* **TASK STATEMENT**
Lines with the string "anesthésie" in the data below: report how many there are, and write nothing but the number.

################

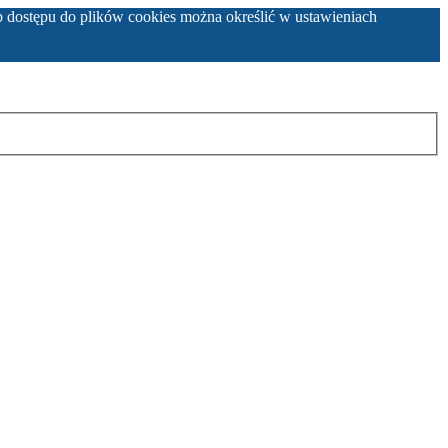
b dostępu do plików cookies można określić w ustawieniach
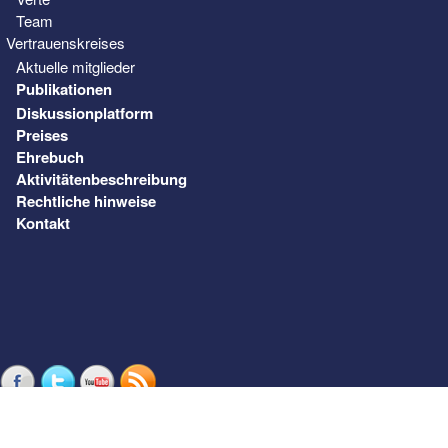
Team
Vertrauenskreises
Aktuelle mitglieder
Publikationen
Diskussionplatform
Preises
Ehrebuch
Aktivitätenbeschreibung
Rechtliche hinweise
Kontakt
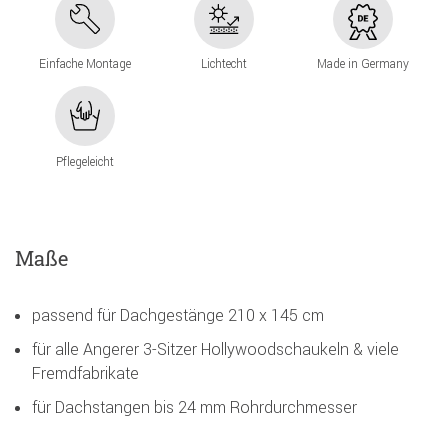
Einfache Montage
Lichtecht
Made in Germany
Pflegeleicht
Maße
passend für Dachgestänge 210 x 145 cm
für alle Angerer 3-Sitzer Hollywoodschaukeln & viele
Fremdfabrikate
für Dachstangen bis 24 mm Rohrdurchmesser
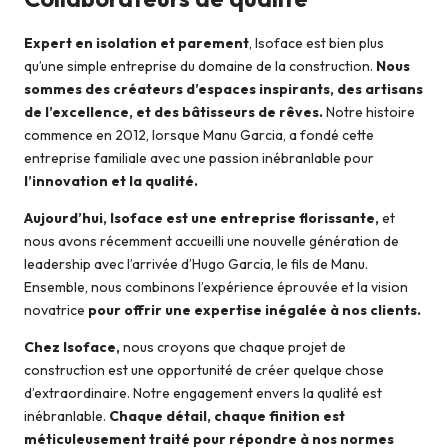
Expert en isolation et parement
, Isoface est bien plus
qu’une simple entreprise du domaine de la construction.
Nous
sommes des créateurs d’espaces inspirants, des artisans
de l’excellence, et des bâtisseurs de rêves.
Notre histoire
commence en 2012, lorsque Manu Garcia, a fondé cette
entreprise familiale avec une passion inébranlable pour
l’innovation et la qualité.
Aujourd’hui, Isoface est une entreprise florissante,
et
nous avons récemment accueilli une nouvelle génération de
leadership avec l’arrivée d’Hugo Garcia, le fils de Manu.
Ensemble, nous combinons l’expérience éprouvée et la vision
novatrice
pour offrir une expertise inégalée à nos clients.
Chez Isoface,
nous croyons que chaque projet de
construction est une opportunité de créer quelque chose
d’extraordinaire. Notre engagement envers la qualité est
inébranlable.
Chaque détail, chaque finition est
méticuleusement traité pour répondre à nos normes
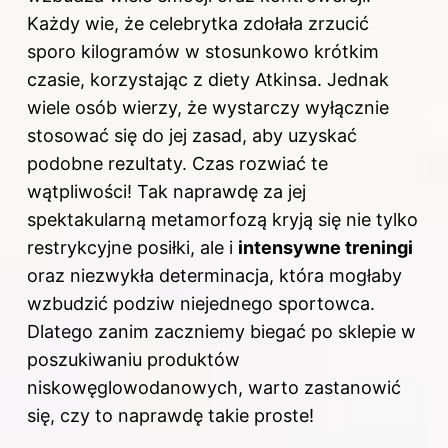
Każdy wie, że celebrytka zdołała zrzucić
sporo kilogramów w stosunkowo krótkim
czasie, korzystając z diety Atkinsa. Jednak
wiele osób wierzy, że wystarczy wyłącznie
stosować się do jej zasad, aby uzyskać
podobne rezultaty. Czas rozwiać te
wątpliwości! Tak naprawdę za jej
spektakularną metamorfozą kryją się nie tylko
restrykcyjne posiłki, ale i
intensywne treningi
oraz niezwykła determinacja, która mogłaby
wzbudzić podziw niejednego sportowca.
Dlatego zanim zaczniemy biegać po sklepie w
poszukiwaniu produktów
niskowęglowodanowych, warto zastanowić
się, czy to naprawdę takie proste!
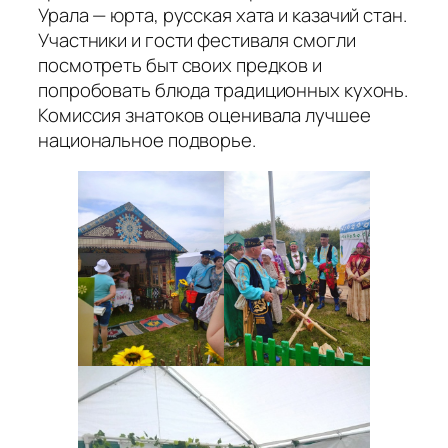
Урала — юрта, русская хата и казачий стан.
Участники и гости фестиваля смогли
посмотреть быт своих предков и
попробовать блюда традиционных кухонь.
Комиссия знатоков оценивала лучшее
национальное подворье.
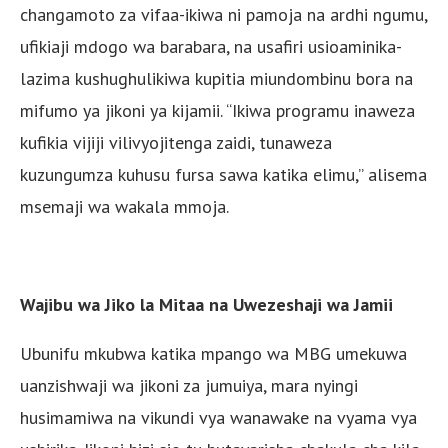
changamoto za vifaa-ikiwa ni pamoja na ardhi ngumu,
ufikiaji mdogo wa barabara, na usafiri usioaminika-
lazima kushughulikiwa kupitia miundombinu bora na
mifumo ya jikoni ya kijamii. “Ikiwa programu inaweza
kufikia vijiji vilivyojitenga zaidi, tunaweza
kuzungumza kuhusu fursa sawa katika elimu,” alisema
msemaji wa wakala mmoja.
Wajibu wa Jiko la Mitaa na Uwezeshaji wa Jamii
Ubunifu mkubwa katika mpango wa MBG umekuwa
uanzishwaji wa jikoni za jumuiya, mara nyingi
husimamiwa na vikundi vya wanawake na vyama vya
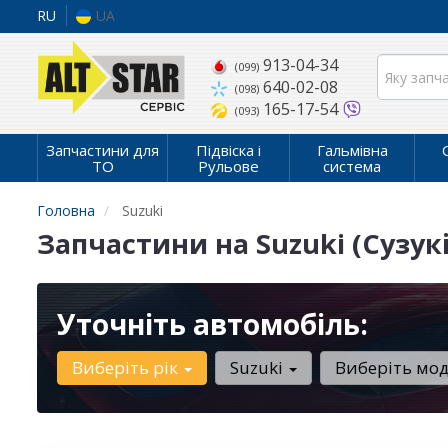
RU
UA
913-04-34
(099)
640-02-08
(098)
165-17-54
(093)
Запчастини для
Підвіска і
Гальмівна
ТО
Рульове
система
Головна
Suzuki
Запчастини на Suzuki (Сузукі
Уточніть автомобіль:
Виберіть рік
Suzuki
Виберіть мо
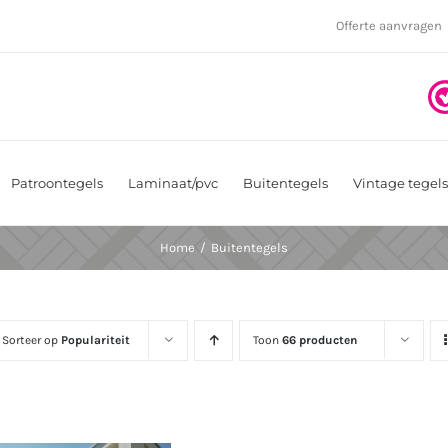
Offerte aanvragen
Patroontegels
Laminaat/pvc
Buitentegels
Vintage tegels
Home
Buitentegels
Sorteer op
Populariteit
Toon
66 producten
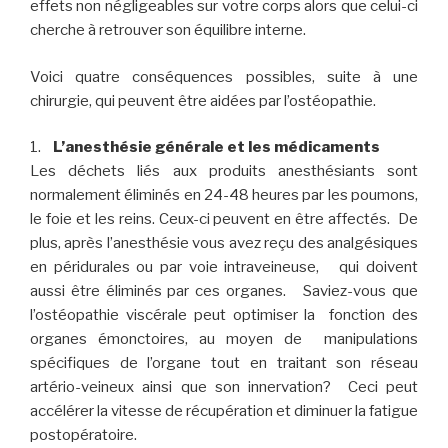
effets non négligeables sur votre corps alors que celui-ci
cherche à retrouver son équilibre interne.
Voici quatre conséquences possibles, suite à une
chirurgie, qui peuvent être aidées par l’ostéopathie.
1.
L’anesthésie générale et les médicaments
Les déchets liés aux produits anesthésiants sont
normalement éliminés en 24-48 heures par les poumons,
le foie et les reins. Ceux-ci peuvent en être affectés. De
plus, après l’anesthésie vous avez reçu des analgésiques
en péridurales ou par voie intraveineuse, qui doivent
aussi être éliminés par ces organes. Saviez-vous que
l’ostéopathie viscérale peut optimiser la fonction des
organes émonctoires, au moyen de manipulations
spécifiques de l’organe tout en traitant son réseau
artério-veineux ainsi que son innervation? Ceci peut
accélérer la vitesse de récupération et diminuer la fatigue
postopératoire.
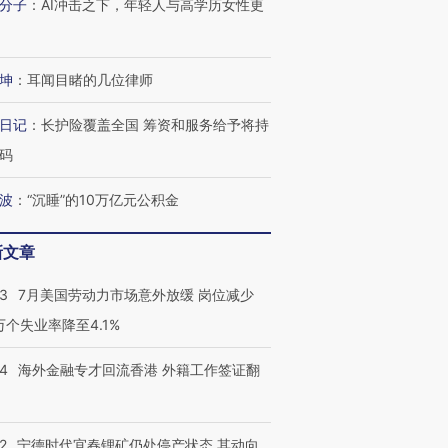
分子
：
AI冲击之下，年轻人与高学历女性更
坤
：
耳闻目睹的几位律师
日记
：
长护险覆盖全国 筹资和服务给予将持
码
波
：
“沉睡”的10万亿元公积金
新文章
43
7月美国劳动力市场意外放缓 岗位减少
3万个失业率降至4.1%
14
海外金融专才回流香港 外籍工作签证翻
2
宁德时代宜春锂矿仍处停产状态 其动向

################

* **ANSWER SECTION**
2